Basel boasts a temperate climate and is a great place to be during summer. The banks of the Rhine become a popular destination to escape the heat, and you’ll see plenty of people swimming in its waters. The city is blessed with around 300 days of sunshine every single year, so even outside of summer you are likely to get a bit of sun.
Basel’s zoo first opened its doors in 1874 and is the oldest, and one of the largest, in Switzerland. Animals from all across the world can be seen, including many endangered ones The zoo is non-profit and funds go toward helping conservation and breeding programmes around the world. In 2024 the zoo aims to open the ‘Ozeanium’, a large aquarium dedicated to showcasing the world’s oceans and inspiring people to learn about their vital role in our planet’s health.
You won’t only find art museums in Basel. Across the city there are over 40 museums to choose from including the world’s largest collection of stuffed teddy bears, an all together unusual walk through the history of pharmacies and a top-notch natural history museum, just in case you didn’t get your fix at the zoo.
Basel’s history in written in the streets of its old town. The curiously red Rathaus (town hall) with its elaborately decorated inner courtyard will leave you puzzled, while the Basel Cathedral will leave you in awe, particularly when you gaze out across the city from the Pfalz, a terrace overlooking the Rhine river.
Basel is home to some of Switzerland’s largest and most eclectic theatres. Between them The Musical Theatre Basel and The Theatre Basel cover all the bases with drama, opera, ballet, colourful stage-productions and modern takes on old shows taking to the stage and wowing audiences on a regular basis.

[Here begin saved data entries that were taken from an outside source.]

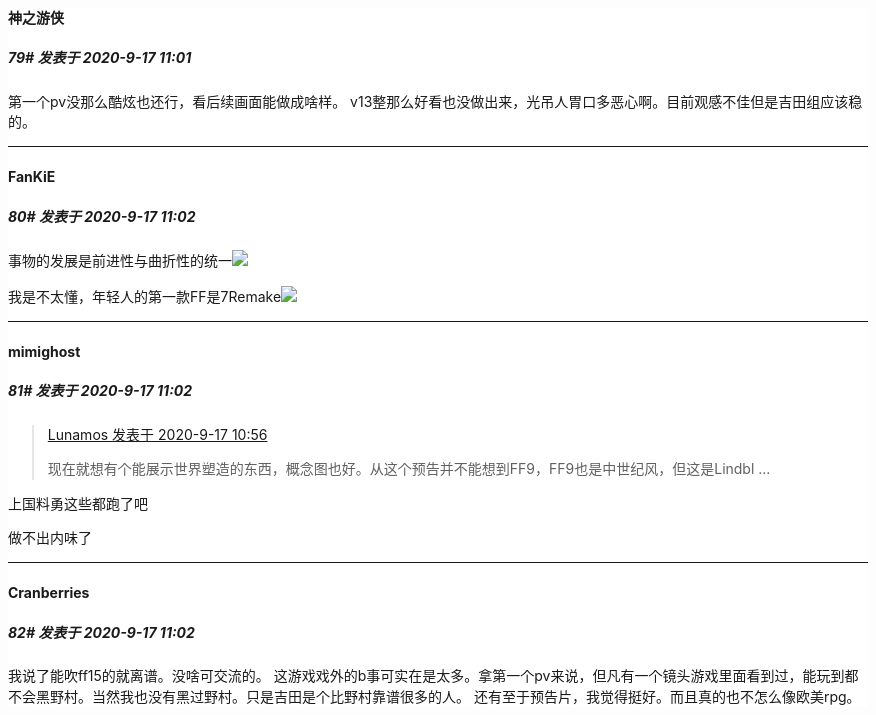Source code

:####  神之游侠  
##### 79#       发表于 2020-9-17 11:01




第一个pv没那么酷炫也还行，看后续画面能做成啥样。 v13整那么好看也没做出来，光吊人胃口多恶心啊。目前观感不佳但是吉田组应该稳的。







*****

####  FanKiE  
##### 80#       发表于 2020-9-17 11:02




事物的发展是前进性与曲折性的统一<img src="https://static.saraba1st.com/image/smiley/face2017/037.png" referrerpolicy="no-referrer">

我是不太懂，年轻人的第一款FF是7Remake<img src="https://static.saraba1st.com/image/smiley/face2017/050.png" referrerpolicy="no-referrer">







*****

####  mimighost  
##### 81#       发表于 2020-9-17 11:02



<blockquote><a href="httphttps://bbs.saraba1st.com/2b/forum.php?mod=redirect&amp;goto=findpost&amp;pid=48762773&amp;ptid=1960311" target="_blank">Lunamos 发表于 2020-9-17 10:56</a>

现在就想有个能展示世界塑造的东西，概念图也好。从这个预告并不能想到FF9，FF9也是中世纪风，但这是Lindbl ...</blockquote>
上国料勇这些都跑了吧


做不出内味了







*****

####  Cranberries  
##### 82#       发表于 2020-9-17 11:02




我说了能吹ff15的就离谱。没啥可交流的。
这游戏戏外的b事可实在是太多。拿第一个pv来说，但凡有一个镜头游戏里面看到过，能玩到都不会黑野村。当然我也没有黑过野村。只是吉田是个比野村靠谱很多的人。
还有至于预告片，我觉得挺好。而且真的也不怎么像欧美rpg。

During the festive season Basel spares no expense as the city is illuminated by fairy lights and its streets lined with over 100 Christmas trees. The famous Freie Strasse becomes one of Europe’s longest displays of decorations creating a truly magical shopping experience. While Basel’s incredibly popular market, spread over two squares in the historic old town, is one of the biggest and best in Switzerland. Christmas is a Basel experience that’s not to be missed.
Basel sits right on the corner of Switzerland, France and Germany (Basel airport is actually in France). So after you’ve explored the city, you can easily access the rest of central Europe by plane, train or whatever mode of transport you prefer. You can easily reach Frankfurt, Paris or Milan in around four hours by high-speed train.